Featured Researcher - Hugo Zaragoza
Hugo Zaragoza was 17 when he left his hometown of Barcelona, Spain. It would be another 16 years before he returned for good.
His first destination was Canada, where he earned his engineering degree from the University of Toronto. Next was France, where he was awarded a Ph.D. by the University of Paris for his thesis Dynamic Numerical Learning Methods for Textual Information Access. Zaragoza’s final stop: a six-year stint at Microsoft Research in Cambridge, England, where he worked on machine learning and search ranking functions with one of the fathers of modern Information Retrieval, Stephen Robertson.
But after more than a decade and half living abroad, Zaragoza yearned for home. Plus, the gloomy English weather was fraying his nerves.
On a whim, Zaragoza emailed Ricardo Baeza-Yates, who at the time was teaching at the University of Barcelona. Zaragoza had met Baeza-Yates at several industry conferences and was well aware of his reputation as a leading research scientist. He asked Baeza-Yates if perhaps there were any positions for him at the university.
Baeza-Yates responded with an even better offer. He informed Zaragoza he had just been hired by Yahoo! Research to run a new lab in Barcelona—and was looking to build a team of talented scientists. Two months later, in January 2006, Zaragoza packed his bags and returned home a very happy man.
"This was almost like a dream come true," says the 34-year-old Zaragoza, who is now a senior researcher in the Web Mining group. "The second I heard Yahoo! Research was starting a lab in Barcelona, I knew I was interested."
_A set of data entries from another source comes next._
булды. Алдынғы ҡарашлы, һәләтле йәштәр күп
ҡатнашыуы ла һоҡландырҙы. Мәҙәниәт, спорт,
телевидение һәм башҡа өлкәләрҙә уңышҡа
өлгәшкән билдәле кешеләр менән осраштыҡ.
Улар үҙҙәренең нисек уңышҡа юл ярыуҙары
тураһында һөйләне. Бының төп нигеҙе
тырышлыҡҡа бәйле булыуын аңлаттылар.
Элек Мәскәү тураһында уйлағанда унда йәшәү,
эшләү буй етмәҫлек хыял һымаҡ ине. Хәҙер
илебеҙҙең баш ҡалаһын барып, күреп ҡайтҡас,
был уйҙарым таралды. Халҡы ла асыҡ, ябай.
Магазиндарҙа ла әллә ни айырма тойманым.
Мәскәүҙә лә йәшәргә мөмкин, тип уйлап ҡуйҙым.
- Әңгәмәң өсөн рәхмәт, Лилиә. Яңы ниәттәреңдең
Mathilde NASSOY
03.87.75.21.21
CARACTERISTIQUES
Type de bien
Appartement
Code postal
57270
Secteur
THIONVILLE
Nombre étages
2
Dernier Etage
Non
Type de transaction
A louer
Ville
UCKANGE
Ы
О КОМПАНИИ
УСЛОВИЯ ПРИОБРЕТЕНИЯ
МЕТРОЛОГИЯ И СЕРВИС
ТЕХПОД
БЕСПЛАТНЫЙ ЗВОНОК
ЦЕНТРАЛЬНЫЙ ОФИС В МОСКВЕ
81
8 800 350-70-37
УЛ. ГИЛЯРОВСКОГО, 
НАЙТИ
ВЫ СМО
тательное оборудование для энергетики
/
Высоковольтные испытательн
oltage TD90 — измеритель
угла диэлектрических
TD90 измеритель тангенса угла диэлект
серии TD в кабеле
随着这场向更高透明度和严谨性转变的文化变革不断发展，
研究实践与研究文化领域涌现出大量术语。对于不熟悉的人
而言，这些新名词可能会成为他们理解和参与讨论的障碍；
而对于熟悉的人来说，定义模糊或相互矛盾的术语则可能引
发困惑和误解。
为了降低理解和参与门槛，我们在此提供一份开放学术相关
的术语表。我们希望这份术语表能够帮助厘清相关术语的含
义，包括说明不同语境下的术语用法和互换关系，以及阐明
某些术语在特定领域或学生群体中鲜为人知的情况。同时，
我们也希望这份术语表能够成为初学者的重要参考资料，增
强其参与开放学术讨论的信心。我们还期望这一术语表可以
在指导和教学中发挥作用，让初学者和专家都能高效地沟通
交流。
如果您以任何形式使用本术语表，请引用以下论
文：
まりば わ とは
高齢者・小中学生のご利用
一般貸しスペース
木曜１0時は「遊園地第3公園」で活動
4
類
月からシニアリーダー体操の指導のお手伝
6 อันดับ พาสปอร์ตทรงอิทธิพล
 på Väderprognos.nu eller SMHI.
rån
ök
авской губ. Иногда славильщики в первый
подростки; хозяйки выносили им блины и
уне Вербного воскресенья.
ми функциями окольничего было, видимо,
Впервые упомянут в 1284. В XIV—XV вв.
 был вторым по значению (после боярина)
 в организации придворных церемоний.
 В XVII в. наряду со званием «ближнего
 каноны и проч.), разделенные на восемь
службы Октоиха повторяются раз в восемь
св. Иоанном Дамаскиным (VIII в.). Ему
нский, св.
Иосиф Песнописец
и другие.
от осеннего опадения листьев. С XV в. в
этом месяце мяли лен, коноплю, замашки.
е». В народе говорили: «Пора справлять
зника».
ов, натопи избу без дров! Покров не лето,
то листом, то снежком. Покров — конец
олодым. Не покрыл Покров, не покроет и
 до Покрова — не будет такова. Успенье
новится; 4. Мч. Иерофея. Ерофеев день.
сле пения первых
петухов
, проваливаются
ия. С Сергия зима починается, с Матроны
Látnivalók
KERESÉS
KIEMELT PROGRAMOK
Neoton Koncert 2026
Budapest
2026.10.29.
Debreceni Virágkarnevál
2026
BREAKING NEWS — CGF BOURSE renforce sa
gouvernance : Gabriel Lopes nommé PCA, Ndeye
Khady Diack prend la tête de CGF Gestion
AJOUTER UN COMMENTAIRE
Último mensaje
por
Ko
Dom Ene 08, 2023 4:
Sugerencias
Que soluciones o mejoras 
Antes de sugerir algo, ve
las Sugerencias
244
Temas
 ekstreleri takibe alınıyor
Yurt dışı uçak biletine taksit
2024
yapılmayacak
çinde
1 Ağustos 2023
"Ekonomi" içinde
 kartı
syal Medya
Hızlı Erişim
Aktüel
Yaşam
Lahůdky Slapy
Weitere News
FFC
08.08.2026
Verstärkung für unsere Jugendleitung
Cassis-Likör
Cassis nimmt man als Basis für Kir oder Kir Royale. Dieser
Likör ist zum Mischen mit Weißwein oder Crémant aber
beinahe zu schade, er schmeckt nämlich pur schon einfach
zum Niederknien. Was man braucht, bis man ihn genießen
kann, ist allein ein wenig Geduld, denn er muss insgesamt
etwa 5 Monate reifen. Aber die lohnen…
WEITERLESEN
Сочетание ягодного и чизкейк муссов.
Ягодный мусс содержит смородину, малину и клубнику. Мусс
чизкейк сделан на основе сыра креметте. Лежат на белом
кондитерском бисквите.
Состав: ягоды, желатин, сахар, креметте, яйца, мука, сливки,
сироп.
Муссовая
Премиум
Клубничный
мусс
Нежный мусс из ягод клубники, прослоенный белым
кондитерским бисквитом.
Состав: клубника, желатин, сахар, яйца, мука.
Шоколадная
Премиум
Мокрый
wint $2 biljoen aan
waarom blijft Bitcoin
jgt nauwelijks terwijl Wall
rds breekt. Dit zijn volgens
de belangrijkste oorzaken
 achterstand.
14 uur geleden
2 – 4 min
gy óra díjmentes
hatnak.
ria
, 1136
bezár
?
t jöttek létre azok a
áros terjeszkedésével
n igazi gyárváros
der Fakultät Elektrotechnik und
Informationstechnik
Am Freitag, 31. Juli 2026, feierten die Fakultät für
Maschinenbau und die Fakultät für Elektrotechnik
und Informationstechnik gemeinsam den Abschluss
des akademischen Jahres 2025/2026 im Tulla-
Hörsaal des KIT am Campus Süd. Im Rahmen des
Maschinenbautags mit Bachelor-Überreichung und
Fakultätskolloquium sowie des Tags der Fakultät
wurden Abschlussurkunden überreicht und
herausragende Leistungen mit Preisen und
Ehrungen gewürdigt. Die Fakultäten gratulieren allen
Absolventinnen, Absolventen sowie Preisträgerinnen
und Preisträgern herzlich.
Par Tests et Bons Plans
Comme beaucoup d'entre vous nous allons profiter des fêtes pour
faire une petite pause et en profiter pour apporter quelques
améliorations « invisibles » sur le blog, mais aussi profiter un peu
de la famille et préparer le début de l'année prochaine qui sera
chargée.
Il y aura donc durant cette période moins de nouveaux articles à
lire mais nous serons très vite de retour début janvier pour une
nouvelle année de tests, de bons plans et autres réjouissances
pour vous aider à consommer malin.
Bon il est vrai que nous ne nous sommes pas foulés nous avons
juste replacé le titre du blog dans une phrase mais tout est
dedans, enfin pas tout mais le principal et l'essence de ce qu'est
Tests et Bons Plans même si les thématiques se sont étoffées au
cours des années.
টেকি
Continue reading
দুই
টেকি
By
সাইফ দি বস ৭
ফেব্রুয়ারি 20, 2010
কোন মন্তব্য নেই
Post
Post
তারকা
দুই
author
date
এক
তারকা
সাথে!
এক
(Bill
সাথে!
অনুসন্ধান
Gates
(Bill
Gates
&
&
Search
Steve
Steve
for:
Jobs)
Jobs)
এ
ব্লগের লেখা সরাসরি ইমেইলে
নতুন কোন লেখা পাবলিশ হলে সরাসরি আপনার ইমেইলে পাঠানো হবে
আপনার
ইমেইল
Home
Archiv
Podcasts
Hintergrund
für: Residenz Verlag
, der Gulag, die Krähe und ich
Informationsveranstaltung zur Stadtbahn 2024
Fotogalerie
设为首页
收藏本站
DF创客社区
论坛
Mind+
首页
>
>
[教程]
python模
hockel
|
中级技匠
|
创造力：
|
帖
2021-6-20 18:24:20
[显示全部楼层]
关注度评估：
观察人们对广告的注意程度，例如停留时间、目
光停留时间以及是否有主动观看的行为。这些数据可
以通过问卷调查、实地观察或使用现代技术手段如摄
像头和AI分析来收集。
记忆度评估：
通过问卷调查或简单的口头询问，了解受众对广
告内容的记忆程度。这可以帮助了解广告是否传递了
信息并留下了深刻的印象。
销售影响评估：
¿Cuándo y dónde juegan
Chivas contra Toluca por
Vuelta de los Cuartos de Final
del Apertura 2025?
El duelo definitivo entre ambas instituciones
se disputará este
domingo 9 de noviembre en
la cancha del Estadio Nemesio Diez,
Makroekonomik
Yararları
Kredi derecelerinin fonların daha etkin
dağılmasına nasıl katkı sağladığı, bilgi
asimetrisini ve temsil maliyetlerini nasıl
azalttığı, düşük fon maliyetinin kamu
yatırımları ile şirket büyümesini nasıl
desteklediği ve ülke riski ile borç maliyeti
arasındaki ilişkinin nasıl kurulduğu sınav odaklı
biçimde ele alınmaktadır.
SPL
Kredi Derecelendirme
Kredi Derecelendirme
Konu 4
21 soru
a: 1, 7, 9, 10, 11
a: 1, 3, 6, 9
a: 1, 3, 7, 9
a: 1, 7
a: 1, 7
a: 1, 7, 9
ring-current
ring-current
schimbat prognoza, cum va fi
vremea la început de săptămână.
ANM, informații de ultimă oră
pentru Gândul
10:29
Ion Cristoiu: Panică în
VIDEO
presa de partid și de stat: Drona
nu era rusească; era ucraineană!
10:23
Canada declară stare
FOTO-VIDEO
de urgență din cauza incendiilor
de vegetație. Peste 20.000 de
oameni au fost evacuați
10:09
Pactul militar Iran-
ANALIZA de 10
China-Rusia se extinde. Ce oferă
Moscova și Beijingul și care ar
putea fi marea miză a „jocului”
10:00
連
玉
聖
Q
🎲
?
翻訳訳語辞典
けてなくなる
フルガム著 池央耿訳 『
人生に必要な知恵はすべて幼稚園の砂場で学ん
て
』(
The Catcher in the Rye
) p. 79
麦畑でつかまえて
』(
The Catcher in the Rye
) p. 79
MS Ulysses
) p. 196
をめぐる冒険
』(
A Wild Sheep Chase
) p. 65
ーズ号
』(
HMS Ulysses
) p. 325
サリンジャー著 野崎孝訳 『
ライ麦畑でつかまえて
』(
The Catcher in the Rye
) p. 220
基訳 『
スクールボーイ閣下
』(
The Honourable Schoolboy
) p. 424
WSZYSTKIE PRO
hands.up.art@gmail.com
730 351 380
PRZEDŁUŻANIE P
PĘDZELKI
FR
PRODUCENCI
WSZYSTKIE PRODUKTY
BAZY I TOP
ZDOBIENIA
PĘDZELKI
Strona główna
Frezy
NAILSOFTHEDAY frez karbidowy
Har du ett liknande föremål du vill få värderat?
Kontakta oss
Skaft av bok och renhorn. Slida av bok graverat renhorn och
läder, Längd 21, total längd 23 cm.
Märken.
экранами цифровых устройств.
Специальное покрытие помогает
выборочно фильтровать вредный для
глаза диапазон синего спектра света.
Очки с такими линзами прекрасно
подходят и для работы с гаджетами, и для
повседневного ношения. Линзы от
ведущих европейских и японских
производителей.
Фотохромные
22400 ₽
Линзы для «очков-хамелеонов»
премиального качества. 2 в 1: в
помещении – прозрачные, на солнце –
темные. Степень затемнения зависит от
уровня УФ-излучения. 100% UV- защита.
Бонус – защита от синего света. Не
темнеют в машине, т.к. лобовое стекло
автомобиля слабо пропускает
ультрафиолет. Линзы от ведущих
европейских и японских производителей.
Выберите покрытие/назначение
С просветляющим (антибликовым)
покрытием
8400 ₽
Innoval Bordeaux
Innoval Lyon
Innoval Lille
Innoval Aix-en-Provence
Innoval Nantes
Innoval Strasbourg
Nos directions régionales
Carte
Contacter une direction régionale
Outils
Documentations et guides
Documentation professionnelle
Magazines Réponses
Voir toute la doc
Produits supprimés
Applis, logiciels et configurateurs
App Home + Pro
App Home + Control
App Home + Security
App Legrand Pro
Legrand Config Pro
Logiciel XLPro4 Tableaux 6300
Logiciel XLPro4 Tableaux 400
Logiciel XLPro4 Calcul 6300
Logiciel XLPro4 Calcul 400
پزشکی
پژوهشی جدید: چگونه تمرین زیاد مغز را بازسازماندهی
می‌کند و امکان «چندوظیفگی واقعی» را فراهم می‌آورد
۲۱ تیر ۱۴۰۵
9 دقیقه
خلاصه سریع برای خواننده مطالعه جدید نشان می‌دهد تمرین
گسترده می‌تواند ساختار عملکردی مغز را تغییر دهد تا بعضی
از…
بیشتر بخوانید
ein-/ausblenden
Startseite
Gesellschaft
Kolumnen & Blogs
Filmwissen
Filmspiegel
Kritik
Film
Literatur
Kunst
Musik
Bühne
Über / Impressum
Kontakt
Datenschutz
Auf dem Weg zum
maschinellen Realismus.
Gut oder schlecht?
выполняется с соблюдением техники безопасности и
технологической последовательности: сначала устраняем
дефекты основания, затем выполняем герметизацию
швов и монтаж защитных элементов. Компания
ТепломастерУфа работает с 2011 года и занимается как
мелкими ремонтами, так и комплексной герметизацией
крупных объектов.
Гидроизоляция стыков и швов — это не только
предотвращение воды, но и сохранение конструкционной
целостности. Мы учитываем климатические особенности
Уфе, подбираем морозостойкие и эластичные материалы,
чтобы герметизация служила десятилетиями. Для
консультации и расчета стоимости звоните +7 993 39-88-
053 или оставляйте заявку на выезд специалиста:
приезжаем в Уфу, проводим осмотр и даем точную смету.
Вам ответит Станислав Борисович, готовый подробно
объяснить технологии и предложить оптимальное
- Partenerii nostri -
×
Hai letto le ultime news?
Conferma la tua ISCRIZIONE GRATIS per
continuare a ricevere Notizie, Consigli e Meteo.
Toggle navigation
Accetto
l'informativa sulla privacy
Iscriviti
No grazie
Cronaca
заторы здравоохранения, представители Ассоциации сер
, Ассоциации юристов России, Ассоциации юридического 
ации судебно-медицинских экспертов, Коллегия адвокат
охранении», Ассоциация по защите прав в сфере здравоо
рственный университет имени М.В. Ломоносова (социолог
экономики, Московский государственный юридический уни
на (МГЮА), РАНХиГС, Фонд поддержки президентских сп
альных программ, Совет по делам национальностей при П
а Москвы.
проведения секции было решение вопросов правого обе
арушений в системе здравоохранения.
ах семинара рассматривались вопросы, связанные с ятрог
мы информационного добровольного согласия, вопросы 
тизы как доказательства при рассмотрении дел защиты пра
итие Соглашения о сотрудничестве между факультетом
Zaragoza has loved every minute at Yahoo!. Unlike other places, where the Internet is just one of the many things the company does, at Yahoo! it is front and center. "Everyone here is so passionate about search and online content and creating things the world has never seen before," he says.
Zaragoza’s own work at Yahoo! has focused on natural language search. His project, called DeepSearch, is a prototype search engine built to demonstrate some of the capabilities of the Natural Language Retrieval Architecture he and his team are building in Barcelona.
DeepSearch exposes many kinds of "deep" textual information, allowing the search engine to distinguish between, say, a person and a company name, without sacrificing the engine’s typical lightening speed. For example, one can query "Apple" as a fruit or a company. Or, in a sentence like John hit the ball, the search engine would know that John did the hitting, not the ball, so one could query for all the things that John hits or all the people who hit balls.
A search engine that could make these kinds of distinctions would surely enable new kinds of search applications, reasons Zaragoza. "It is already hard to do this kind of fancy representation of text on a small number of documents, but if you want to do it for millions, or billions, it becomes incredibly harder," he says. "Our work is focused on improving linguistic analysis of text, and allowing very fast queries and on a very large scale."
When not shaping the future of search engine technology, Zaragoza enjoys a day at the beach. In fact, his love of the beach was one of the many reasons he returned home. But unlike the typical Barcelona beach bum, he’d rather dive into the water than lounge in the sun. That’s why he heads one hour out of town to the many small, secluded beaches the dot the coastline. "The water is cleaner and I can swim and snorkel all I want," he says.
These days, Zaragoza is feeling right at home. After all, he’s got the perfect job in the perfect city.